As the fire neared the observatory June 16, fire crews cleared brush from around the domes, critical infrastructure and propane tanks. The fire crested June 17 on the southwest Kitt Peak ridge, where three observatory telescopes and an array dish are located.
According to Bureau of Land Management officials in Arizona, the fire jumped Kitt Peak Road and headed up the slope, making the difficult terrain challenging for fire crews.
Officials shared an aerial video of the fire and the first Kitt Peak National Observatory survey after the smoke cleared.
Kitt Peak Associated Director Michelle Edwards and Safety Manager Joe Davis could view the buildings from a distance and reported all science structures were still standing. However, four non-science buildings, including dormitories and support buildings, were lost, according to the NSF's NOIRLab.

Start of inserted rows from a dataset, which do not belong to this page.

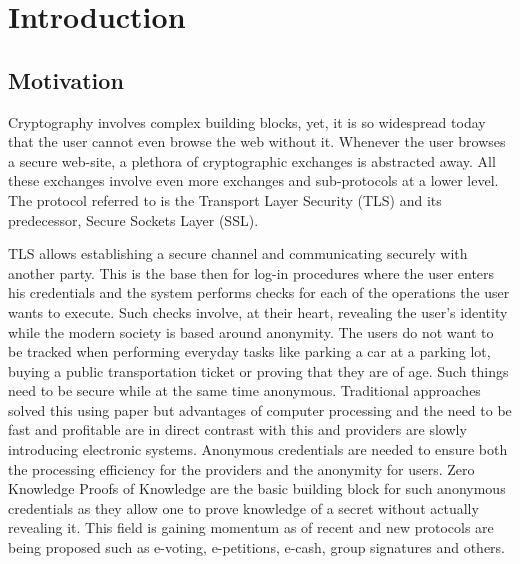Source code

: \chapter{Introduction}

\section{Motivation}
\label{sec:thesis_motivation}

Cryptography involves complex building blocks, yet, it is so
widespread today that the user cannot even browse the web without
it. Whenever the user browses a secure web-site, a plethora of
cryptographic exchanges is abstracted away. All these exchanges
involve even more exchanges and sub-protocols at a lower level. The
protocol referred to is the Transport Layer Security (TLS) and its
predecessor, Secure Sockets Layer (SSL).

TLS allows establishing a secure channel and communicating securely
with another party. This is the base then for log-in procedures where
the user enters his credentials and the system performs checks for
each of the operations the user wants to execute. Such checks involve,
at their heart, revealing the user's identity while the modern society
is based around anonymity. The users do not want to be tracked when
performing everyday tasks like parking a car at a parking lot, buying
a public transportation ticket or proving that they are of age. Such
things need to be secure while at the same time anonymous. Traditional
approaches solved this using paper but advantages of computer
processing and the need to be fast and profitable are in direct
contrast with this and providers are slowly introducing electronic
systems. Anonymous credentials are needed to ensure both the
processing efficiency for the providers and the anonymity for
users. Zero Knowledge Proofs of Knowledge are the basic building block
for such anonymous credentials as they allow one to prove knowledge of
a secret without actually revealing it. This field is gaining momentum
as of recent and new protocols are being proposed such as e-voting,
e-petitions, e-cash, group signatures and others.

The fire continues to be active around the Kitt Peak National Observatory as of Monday night. At 20,360 acres, the blaze is now 40% contained, according to the fire management team.
"While we are not out of danger, the situation is improving," the NSF NOIRLab said in an update.

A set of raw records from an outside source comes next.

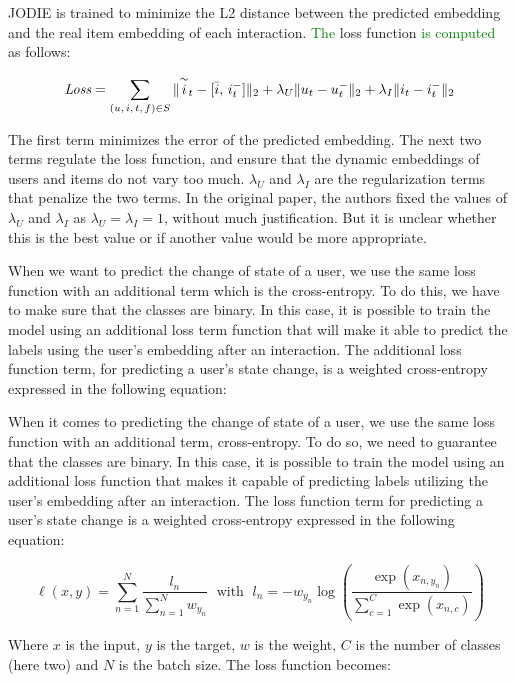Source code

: JODIE is trained to minimize the L2 distance between the predicted embedding and the real item embedding of each interaction. %
\textcolor{green}{The} loss function \textcolor{green}{is computed} as follows:

\begin{equation}
    \textit{Loss} = \sum_{(u,\,i,\,t,\,f) \in S} \| \overset{\sim}{i}_t - [\Bar{i},\,i_t^-] \|_2 + \lambda_U \|u_t - u_t^-\|_2 + \lambda_I \|i_t - i_t^-\|_2
\end{equation}

The first term minimizes the error of the predicted embedding. The next two terms regulate the loss function, and ensure that  
the dynamic embeddings of users and items do not vary too much. $\lambda_U$ and $\lambda_I$ are the regularization terms that penalize the two terms. In the original paper, the authors fixed the values of $\lambda_U$ and $\lambda_I$ as $\lambda_U = \lambda_I = 1$, without much justification. But it is unclear whether this is the best value or if another value would be more appropriate. 

When we want to predict the change of state of a user, we use the same loss function with an additional term which is the cross-entropy. To do this, we have to make sure that the classes are binary. In this case, it is possible to train the model using an additional loss term function that will make it able to predict the labels using the user's embedding after an interaction. The additional loss function term, for predicting a user's state change, is a weighted cross-entropy expressed in the following equation:

When it comes to predicting the change of state of a user, we use the same loss function with an additional term, cross-entropy. To do so, we need to guarantee that the classes are binary. In this case, it is possible to train the model using an additional loss function that makes it capable of predicting labels utilizing the user's embedding after an interaction. The loss function  term for predicting a user's state change is a weighted cross-entropy expressed in the following equation:

\begin{equation}
    \ell(x,y) = \sum_{n=1}^N \frac{l_n}{\sum_{n=1}^N w_{y_n}} \; \text{ with } \;
    l_n = -w_{y_n} \log \left ( \frac{\exp(x_{n,y_n})}{\sum_{c=1}^C \exp(x_{n,c})} \right )
\end{equation}

Where $x$ is the input, $y$ is the target, $w$ is the weight, $C$ is the number of classes (here two) and $N$ is the batch size. The loss function becomes:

As of Monday, all the telescope domes were still standing. Firefights are ongoing near the McMath-Pierce Solar Telescope and the Window on the Universe Center.
"It has not been possible to visit the observatory with a damage assessment team yet to evaluate the state of the telescopes," NSF's NOIRLab wrote. "The entire observatory is still considered too dangerous and is open only to the firefighting teams."

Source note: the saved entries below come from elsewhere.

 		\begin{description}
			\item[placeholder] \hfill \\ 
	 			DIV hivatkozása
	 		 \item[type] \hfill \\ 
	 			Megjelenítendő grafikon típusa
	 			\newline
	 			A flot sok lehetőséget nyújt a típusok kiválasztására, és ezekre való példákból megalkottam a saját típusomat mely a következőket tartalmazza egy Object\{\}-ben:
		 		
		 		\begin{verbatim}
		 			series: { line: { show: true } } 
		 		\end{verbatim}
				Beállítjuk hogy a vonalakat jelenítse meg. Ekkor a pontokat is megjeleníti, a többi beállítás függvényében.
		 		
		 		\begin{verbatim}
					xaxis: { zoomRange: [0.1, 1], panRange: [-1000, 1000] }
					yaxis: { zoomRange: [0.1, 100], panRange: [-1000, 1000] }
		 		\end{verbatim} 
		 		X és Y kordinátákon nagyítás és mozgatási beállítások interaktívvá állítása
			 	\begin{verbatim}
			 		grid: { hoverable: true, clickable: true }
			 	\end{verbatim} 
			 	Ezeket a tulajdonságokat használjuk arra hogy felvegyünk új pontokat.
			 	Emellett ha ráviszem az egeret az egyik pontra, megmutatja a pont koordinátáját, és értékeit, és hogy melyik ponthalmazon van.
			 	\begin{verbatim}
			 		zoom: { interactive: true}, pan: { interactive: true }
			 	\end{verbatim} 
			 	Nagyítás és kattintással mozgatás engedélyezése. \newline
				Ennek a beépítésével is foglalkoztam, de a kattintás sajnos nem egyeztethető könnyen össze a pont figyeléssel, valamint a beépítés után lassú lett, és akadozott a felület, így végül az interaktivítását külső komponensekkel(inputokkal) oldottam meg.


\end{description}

According to the Eastern Area Incident Management Team, fire activity has increased over the weekend due to decreased cloud cover, hot temperatures and lower relative humidity.
Wildfire season in the west has been unrelenting this year. According to the U.S. Drought Monitor, most of Arizona is in severe drought, with areas near state lines in exceptional drought.
The Southwest monsoon season officially started June 15 and could bring much-needed rain to drought-stricken areas but will also bring the threat of flash flooding.
This week, Tucson temperatures will continue in the triple-digits with possible thunderstorms later in the week.